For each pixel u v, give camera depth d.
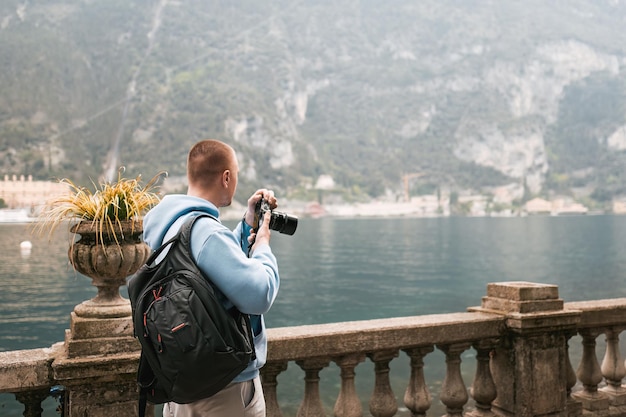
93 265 2.80
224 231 2.07
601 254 92.00
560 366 4.18
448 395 4.00
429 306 45.09
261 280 2.01
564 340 4.22
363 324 3.72
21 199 179.38
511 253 93.62
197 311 1.90
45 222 2.83
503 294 4.22
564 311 4.15
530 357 4.06
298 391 15.89
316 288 55.59
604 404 4.73
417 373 3.86
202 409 2.14
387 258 85.50
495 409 4.20
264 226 2.27
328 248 102.94
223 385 2.00
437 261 81.19
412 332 3.73
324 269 71.44
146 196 2.99
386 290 54.00
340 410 3.60
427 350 3.87
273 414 3.41
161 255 2.10
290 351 3.37
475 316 4.08
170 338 1.88
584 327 4.57
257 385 2.29
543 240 121.06
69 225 2.84
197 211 2.18
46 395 2.92
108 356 2.79
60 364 2.70
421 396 3.84
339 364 3.61
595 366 4.76
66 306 40.25
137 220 2.87
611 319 4.70
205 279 2.00
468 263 79.06
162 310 1.91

= = =

WHAT IS EXPECTED: Only the lines from the one containing "437 261 81.19" through the last line of the records should appear, each written out exactly.

WRITTEN SOLUTION:
437 261 81.19
412 332 3.73
324 269 71.44
146 196 2.99
386 290 54.00
340 410 3.60
427 350 3.87
273 414 3.41
161 255 2.10
290 351 3.37
475 316 4.08
170 338 1.88
584 327 4.57
257 385 2.29
543 240 121.06
69 225 2.84
197 211 2.18
46 395 2.92
108 356 2.79
60 364 2.70
421 396 3.84
339 364 3.61
595 366 4.76
66 306 40.25
137 220 2.87
611 319 4.70
205 279 2.00
468 263 79.06
162 310 1.91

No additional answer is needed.